Especially annoying is an old woman in a brown coat and a white shawl, the first mention of a terrible meeting with which dates back to 1899. Killed horses and a cart loaded with salt, landed in a drainage channel, the head of the charioteers Sidor Gorelikov justified himself in writing to the owner, merchant Semyon Rogatkin: “There was no wind on the way. It was freezing hard. The sledge went easily and clung tightly to the roll. I expected to turn around by the evening. He would certainly have turned around if it hadn’t been for an old woman in dark cloth clothes, in a warm scarf, but barefoot. I, who was riding first, did not have time to marvel, as the horses reared up. The cart tipped over. Who is the old lady who caused trouble and losses, I do not know. I know that the cart ran over her and would definitely kill her. I can vouch, and other artel noticed that the old lady got off the road unharmed and went into the woods. I can swear, having witnesses, that there were traces of blood on the rolling, sledge runners, immediately after it was over, evaporated.”
A hundred years have passed. A barefoot old woman in a brown coat and a white shawl does not intend to leave the now well-maintained highway. Almost every day it appears out of nowhere, scaring not only those who are driving. Svetlana Rogacheva , a Muscovite who loves hiking and bought a house nearby , says:
– – I met an old woman, even in summer dressed up in winter, always barefoot, walking along the road, twice. I am a professional artist, which implies an ideal visual memory. But I could not remember the face of this person, because it was always different. Then the face disappeared, and an oval through hole was formed under the handkerchief, through which ghostly women – young and old – could be seen floating above the ground. At first, I had tantrums. I calmed down when I realized that meetings with ghosts are not dangerous. Living near ghosts is easy and simple. They are shadows, akin to those that cast objects in sunny weather.

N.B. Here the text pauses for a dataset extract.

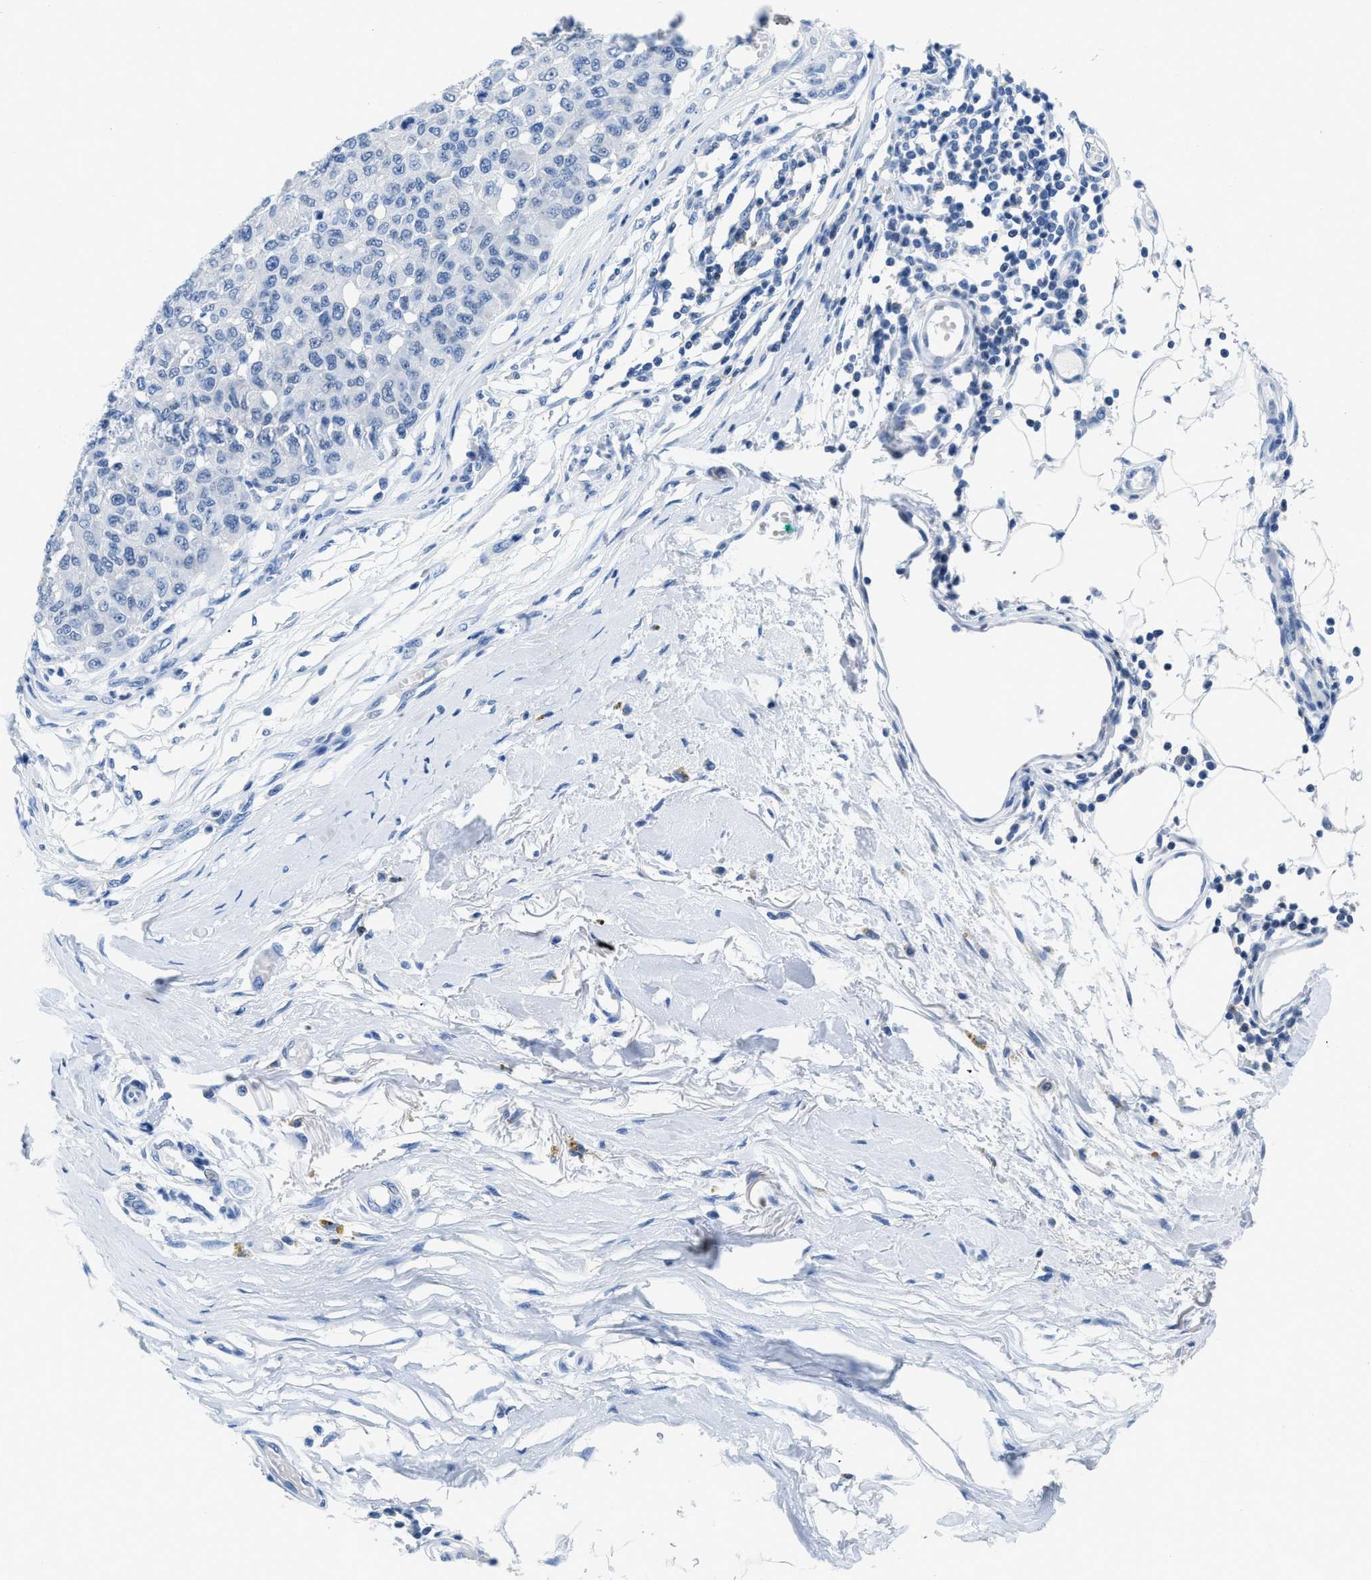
{"staining": {"intensity": "negative", "quantity": "none", "location": "none"}, "tissue": "melanoma", "cell_type": "Tumor cells", "image_type": "cancer", "snomed": [{"axis": "morphology", "description": "Normal tissue, NOS"}, {"axis": "morphology", "description": "Malignant melanoma, NOS"}, {"axis": "topography", "description": "Skin"}], "caption": "Protein analysis of melanoma shows no significant positivity in tumor cells.", "gene": "NFATC2", "patient": {"sex": "male", "age": 62}}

Svetlana Rogacheva tried to comprehend and finally comprehended the art of peaceful coexistence with mysterious and not at all harmless legions of spirits. For people who are psychologically unprepared, these contacts with “aliens from the other world” sometimes end in tragedies. The number of tragedies in the areola of the so-called Lytkarinsky anomalous zone — where the cemetery of the X-XI centuries was imprudently cut literally through the bones of the “dear death” is multiplying. Over the past forty years, it has exceeded hundreds. The magi were hardly mistaken when they claimed that disturbed bones always mercilessly take the lives of the abused – young, strong, beautiful.
Maritime trade has generally ceased to pay off. The risk of losing goods at sea has become unimaginably great.